** Records shown follows **

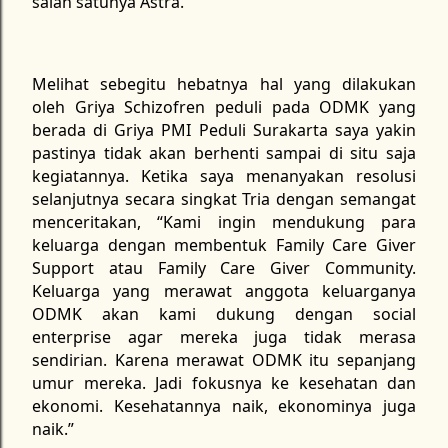
salah satunya Astra.
Melihat sebegitu hebatnya hal yang dilakukan
oleh Griya Schizofren peduli pada ODMK yang
berada di Griya PMI Peduli Surakarta saya yakin
pastinya tidak akan berhenti sampai di situ saja
kegiatannya. Ketika saya menanyakan resolusi
selanjutnya secara singkat Tria dengan semangat
menceritakan, “Kami ingin mendukung para
keluarga dengan membentuk Family Care Giver
Support atau Family Care Giver Community.
Keluarga yang merawat anggota keluarganya
ODMK akan kami dukung dengan social
enterprise agar mereka juga tidak merasa
sendirian. Karena merawat ODMK itu sepanjang
umur mereka. Jadi fokusnya ke kesehatan dan
ekonomi. Kesehatannya naik, ekonominya juga
naik.”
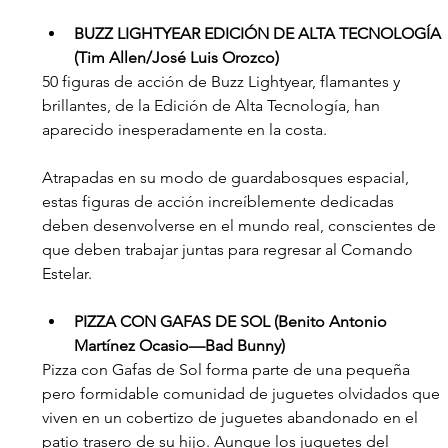
BUZZ LIGHTYEAR EDICIÓN DE ALTA TECNOLOGÍA 
(Tim Allen/José Luis Orozco)
50 figuras de acción de Buzz Lightyear, flamantes y 
brillantes, de la Edición de Alta Tecnología, han 
aparecido inesperadamente en la costa.
Atrapadas en su modo de guardabosques espacial, 
estas figuras de acción increíblemente dedicadas 
deben desenvolverse en el mundo real, conscientes de 
que deben trabajar juntas para regresar al Comando 
Estelar.
PIZZA CON GAFAS DE SOL (Benito Antonio 
Martínez Ocasio—Bad Bunny)
Pizza con Gafas de Sol forma parte de una pequeña 
pero formidable comunidad de juguetes olvidados que 
viven en un cobertizo de juguetes abandonado en el 
patio trasero de su hijo. Aunque los juguetes del 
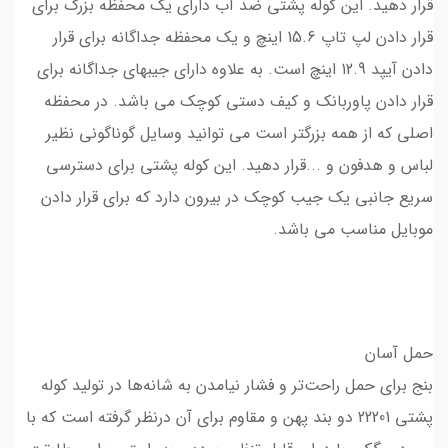
قرار دهید. این کوله پشتی ضد آب دارای یک محفظه بزرگ برای
قرار دادن لپ تاپ 15.6 اینچ و یک محفظه جداگانه برای قرار
دادن آیپد 12.9 اینچ است. به علاوه دارای جیبهای جداگانه برای
قرار دادن پاوربانک و کیف دستی کوچک می باشد. در محفظه
اصلی که از همه بزرگتر است می توانید وسایل گوناگونی نظیر
لباس و هدفون و ...قرار دهید. این کوله پشتی برای دسترسی
سریع جانبی یک جیب کوچک در بیرون دارد که برای قرار دادن
موبایل مناسب می باشد.
حمل آسان
بنج برای حمل راحت‌تر و فشار نیامدن به شانه‌ها در تولید کوله
پشتی 22201 دو بند پهن و مقاوم برای آن درنظر گرفته‌ است که با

** End of Records shown **

Assignment:
Reproduce exactly the lines of the data above that run from the line with "deben desenvolverse en" down to the line with "لباس و هدفون", both ends included. Pictures do not belong in the copy.

Answer for the task:
deben desenvolverse en el mundo real, conscientes de 
que deben trabajar juntas para regresar al Comando 
Estelar.
PIZZA CON GAFAS DE SOL (Benito Antonio 
Martínez Ocasio—Bad Bunny)
Pizza con Gafas de Sol forma parte de una pequeña 
pero formidable comunidad de juguetes olvidados que 
viven en un cobertizo de juguetes abandonado en el 
patio trasero de su hijo. Aunque los juguetes del 
قرار دهید. این کوله پشتی ضد آب دارای یک محفظه بزرگ برای
قرار دادن لپ تاپ 15.6 اینچ و یک محفظه جداگانه برای قرار
دادن آیپد 12.9 اینچ است. به علاوه دارای جیبهای جداگانه برای
قرار دادن پاوربانک و کیف دستی کوچک می باشد. در محفظه
اصلی که از همه بزرگتر است می توانید وسایل گوناگونی نظیر
لباس و هدفون و ...قرار دهید. این کوله پشتی برای دسترسی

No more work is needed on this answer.